Perintah Latihan |
1 – Ganti "Pemerintah" dengan "Penguasa" pada bagian teks bacaan yang dimulai dari kata-kata "Posted by dg" dan berakhir setelah "mengganggu agenda 2009.", lalu tuliskan kembali bagian tersebut.
2 – Sebutkan jumlah baris data yang memuat kata "speaker". Tuliskan angkanya saja.

Catatan Pemikiran dan Refleksi

Monday, January 04, 2010

Posted by dg situru' | Monday, January 04, 2010 | No comments
Kondisi sosial politik menjelang pemilihan umum legislatif dan presiden tahun 2009 semakin tak menentu. Benturan kepentingan terjadi dimana-mana. Di sisi ekonomi, sosial budaya apalagi di bidang politik. Benturan kepentingan ini pada gilirannya menghambat proses pengambilan keputusan terhadap sejumlah agenda-agenda mendesak yang mestinya didahulukan. Pemerintah semakin ragu dalam mengambil keputusan. Pertimbangannya jelas, jangan sampai mengganggu agenda 2009.

Keputusan-keputusan penting menyangkut hajat hidup orang banyak, seperti kesejahteraan, pangan dan kesehatan publik nampak abai. Mereka alpa dengan soal-soal yang amat sangat substantif. Kenapa selalu saja mereka tidak pernah tepat dengan janji-janjinya semasa ia kampanye dulu? Apa mereka lupa? Atau gimana.


Salah satu persoalan yang menyita energi banyak pihak adalah UU Pornografi. Saya tidak mengikuti secara intim proses-proses ini dari awal. Sebab memang saya tidak terlalu tertarik. Tetapi UU ini berasal dari pemerintah yang diproses di DPR setelah melalui tahapan-tahapan sebagaimana layaknya sebuah UU dibuat.

Saya bisa memahami kegundahan orang-orang tua yang ada di MUI atau lembaga-lembaga agama yang membela mati-matian terhadap undang-undang ini. Tetapi memang perlu di explorasi sejauh mana efektifitas sebuah regulasi mampu menciptakan keteraturan bagi publik. Bahwa kita resah dengan persoalan moral yang juga banyak disumbang oleh faktor eksternal seperti yang banyak digemborkan oleh lembaga-lembaga agama. Tetapi juga perlu disadari, bahwa problem moralitas tidak bisa dipisahkan dari kegagalan orang beragama. Ini kritik juga buat lembaga-lembaga keagamaan.

Data yang Disediakan |
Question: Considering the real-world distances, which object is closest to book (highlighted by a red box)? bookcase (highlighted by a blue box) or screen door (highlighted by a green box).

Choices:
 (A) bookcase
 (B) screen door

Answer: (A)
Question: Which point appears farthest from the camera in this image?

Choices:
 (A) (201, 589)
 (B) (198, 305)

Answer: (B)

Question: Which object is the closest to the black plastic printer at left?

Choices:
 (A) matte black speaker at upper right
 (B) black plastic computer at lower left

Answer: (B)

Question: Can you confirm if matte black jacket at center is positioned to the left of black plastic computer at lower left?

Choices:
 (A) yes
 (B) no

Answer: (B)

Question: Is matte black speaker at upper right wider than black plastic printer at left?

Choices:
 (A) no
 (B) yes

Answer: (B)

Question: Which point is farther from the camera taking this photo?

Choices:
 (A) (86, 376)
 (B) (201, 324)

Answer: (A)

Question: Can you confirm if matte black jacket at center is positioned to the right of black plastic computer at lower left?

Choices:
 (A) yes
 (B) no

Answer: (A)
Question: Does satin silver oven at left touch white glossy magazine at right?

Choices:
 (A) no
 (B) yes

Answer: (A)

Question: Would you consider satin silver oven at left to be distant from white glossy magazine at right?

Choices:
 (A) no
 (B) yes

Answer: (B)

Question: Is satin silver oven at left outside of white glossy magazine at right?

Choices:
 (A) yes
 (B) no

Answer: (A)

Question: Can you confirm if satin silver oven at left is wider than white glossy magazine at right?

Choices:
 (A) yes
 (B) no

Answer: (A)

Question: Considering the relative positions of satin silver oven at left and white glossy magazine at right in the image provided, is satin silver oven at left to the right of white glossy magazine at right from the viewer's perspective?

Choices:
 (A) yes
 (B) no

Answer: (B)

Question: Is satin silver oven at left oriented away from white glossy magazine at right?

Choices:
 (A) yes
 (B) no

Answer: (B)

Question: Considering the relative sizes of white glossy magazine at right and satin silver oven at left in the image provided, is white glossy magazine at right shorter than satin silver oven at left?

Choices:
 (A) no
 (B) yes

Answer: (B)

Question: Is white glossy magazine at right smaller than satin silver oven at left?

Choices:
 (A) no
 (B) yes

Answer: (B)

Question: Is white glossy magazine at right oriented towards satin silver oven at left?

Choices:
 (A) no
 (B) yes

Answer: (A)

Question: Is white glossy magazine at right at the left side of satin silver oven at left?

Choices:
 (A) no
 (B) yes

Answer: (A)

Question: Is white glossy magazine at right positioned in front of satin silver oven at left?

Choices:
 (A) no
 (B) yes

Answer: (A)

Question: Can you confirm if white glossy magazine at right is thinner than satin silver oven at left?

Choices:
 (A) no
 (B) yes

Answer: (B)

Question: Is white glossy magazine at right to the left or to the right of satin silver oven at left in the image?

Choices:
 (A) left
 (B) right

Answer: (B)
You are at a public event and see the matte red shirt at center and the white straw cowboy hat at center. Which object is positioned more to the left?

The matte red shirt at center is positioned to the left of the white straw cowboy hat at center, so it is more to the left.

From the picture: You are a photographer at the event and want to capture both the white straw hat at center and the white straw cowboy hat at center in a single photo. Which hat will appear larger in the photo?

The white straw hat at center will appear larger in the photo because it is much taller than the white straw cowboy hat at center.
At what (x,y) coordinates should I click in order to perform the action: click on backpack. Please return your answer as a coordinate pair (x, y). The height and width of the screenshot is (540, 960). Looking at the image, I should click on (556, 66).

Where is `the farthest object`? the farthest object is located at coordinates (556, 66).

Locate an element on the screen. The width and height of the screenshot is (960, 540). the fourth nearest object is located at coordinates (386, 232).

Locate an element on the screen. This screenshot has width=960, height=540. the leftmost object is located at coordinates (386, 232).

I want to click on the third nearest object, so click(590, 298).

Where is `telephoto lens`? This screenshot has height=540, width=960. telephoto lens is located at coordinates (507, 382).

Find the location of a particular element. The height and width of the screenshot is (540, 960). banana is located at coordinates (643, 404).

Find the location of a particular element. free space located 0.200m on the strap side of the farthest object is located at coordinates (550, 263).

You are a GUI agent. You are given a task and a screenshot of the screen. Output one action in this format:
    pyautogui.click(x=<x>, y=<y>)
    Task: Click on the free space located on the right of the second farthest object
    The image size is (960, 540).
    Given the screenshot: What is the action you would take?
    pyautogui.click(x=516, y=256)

Kunci Jawaban |
1 –
Posted by dg situru' | Monday, January 04, 2010 | No comments
Kondisi sosial politik menjelang pemilihan umum legislatif dan presiden tahun 2009 semakin tak menentu. Benturan kepentingan terjadi dimana-mana. Di sisi ekonomi, sosial budaya apalagi di bidang politik. Benturan kepentingan ini pada gilirannya menghambat proses pengambilan keputusan terhadap sejumlah agenda-agenda mendesak yang mestinya didahulukan. Penguasa semakin ragu dalam mengambil keputusan. Pertimbangannya jelas, jangan sampai mengganggu agenda 2009.

2 – 2